Las Vegas, NV - Southern Hills Hospital and medical center is the first hospital in Nevada to use the ‘Pink Drink, or its clinical name Gleolan™ (aminolevulinic acid HCl), to help highlight brain tumors during neurosurgery.
Here’s how it works: A patient drinks a liquid about an hour before surgery. The ‘pink drink’ attaches to the tumor making it glow fluorescent pink under a blue light during surgery. The Pink Drink has a remarkable ability to pass through the blood-brain barrier and penetrate a tumor; when viewed under blue light during surgery it fluoresces as a hot pink indicator distinguishing tumor cells from healthy brain tissue around it. This allows surgeons to see and remove even more of the tumor.
These life-threatening tumors generally have serious consequences and infiltrate into brain tissue which makes the tumors difficult to remove, or “resect”. Maximizing a safe resection is the primary goal of surgery.
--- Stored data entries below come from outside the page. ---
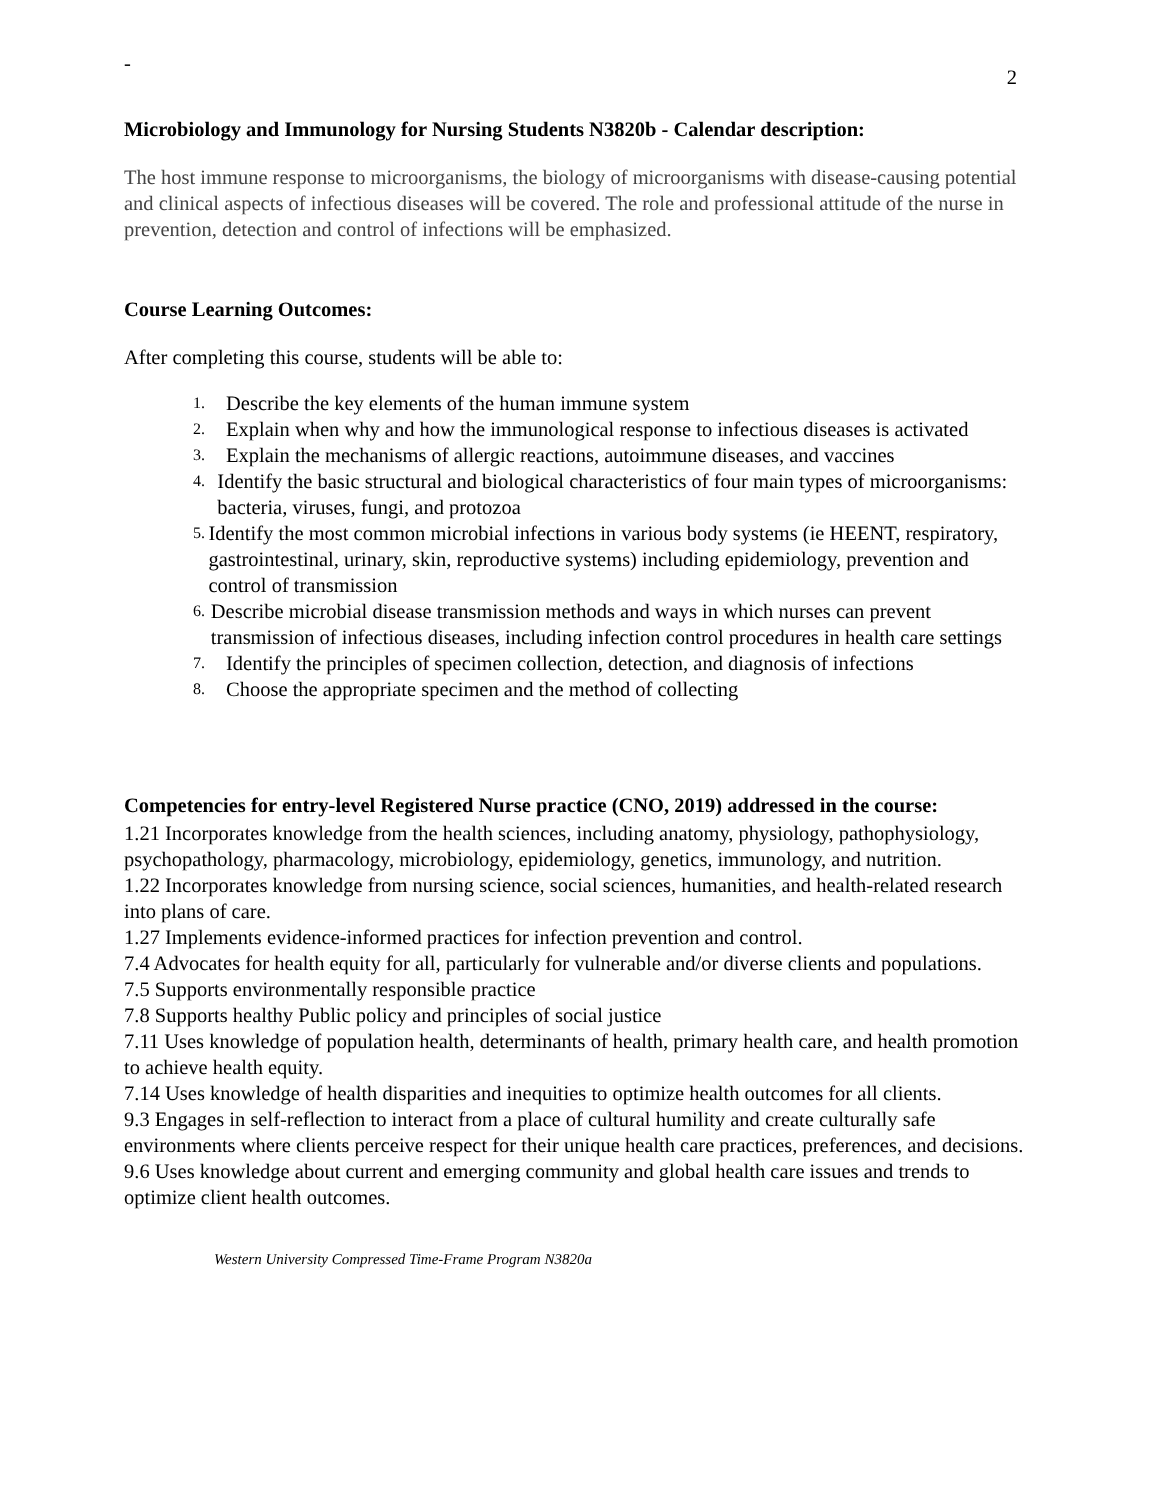-
2
Microbiology and Immunology for Nursing Students N3820b - Calendar description:
The host immune response to microorganisms, the biology of microorganisms with disease-causing potential and clinical aspects of infectious diseases will be covered. The role and professional attitude of the nurse in prevention, detection and control of infections will be emphasized.
Course Learning Outcomes:
After completing this course, students will be able to:
1. Describe the key elements of the human immune system
2. Explain when why and how the immunological response to infectious diseases is activated
3. Explain the mechanisms of allergic reactions, autoimmune diseases, and vaccines
4. Identify the basic structural and biological characteristics of four main types of microorganisms: bacteria, viruses, fungi, and protozoa
5. Identify the most common microbial infections in various body systems (ie HEENT, respiratory, gastrointestinal, urinary, skin, reproductive systems) including epidemiology, prevention and control of transmission
6. Describe microbial disease transmission methods and ways in which nurses can prevent transmission of infectious diseases, including infection control procedures in health care settings
7. Identify the principles of specimen collection, detection, and diagnosis of infections
8. Choose the appropriate specimen and the method of collecting
Competencies for entry-level Registered Nurse practice (CNO, 2019) addressed in the course:
1.21 Incorporates knowledge from the health sciences, including anatomy, physiology, pathophysiology, psychopathology, pharmacology, microbiology, epidemiology, genetics, immunology, and nutrition.
1.22 Incorporates knowledge from nursing science, social sciences, humanities, and health-related research into plans of care.
1.27 Implements evidence-informed practices for infection prevention and control.
7.4 Advocates for health equity for all, particularly for vulnerable and/or diverse clients and populations.
7.5 Supports environmentally responsible practice
7.8 Supports healthy Public policy and principles of social justice
7.11 Uses knowledge of population health, determinants of health, primary health care, and health promotion to achieve health equity.
7.14 Uses knowledge of health disparities and inequities to optimize health outcomes for all clients.
9.3 Engages in self-reflection to interact from a place of cultural humility and create culturally safe environments where clients perceive respect for their unique health care practices, preferences, and decisions.
9.6 Uses knowledge about current and emerging community and global health care issues and trends to optimize client health outcomes.
Western University Compressed Time-Frame Program N3820a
Dr. John Anson, chief of surgery at Southern Hills Hospital, and Dr. Angela Palmer performed the surgery.
“It’s actually super cool,” Dr. Anson said of the technology. “One minute you think you’re done with the surgery and then you flip the blue light on and it’s a completely different picture.”
Dr. Angela Palmer echoed the sentiment.
“With these tumors a patients’ survival is directly impacted by how much of this tumor we get out. So removing as much as possible is extremely important,” she said. “We are now using this technology and I think that should give patients hope.”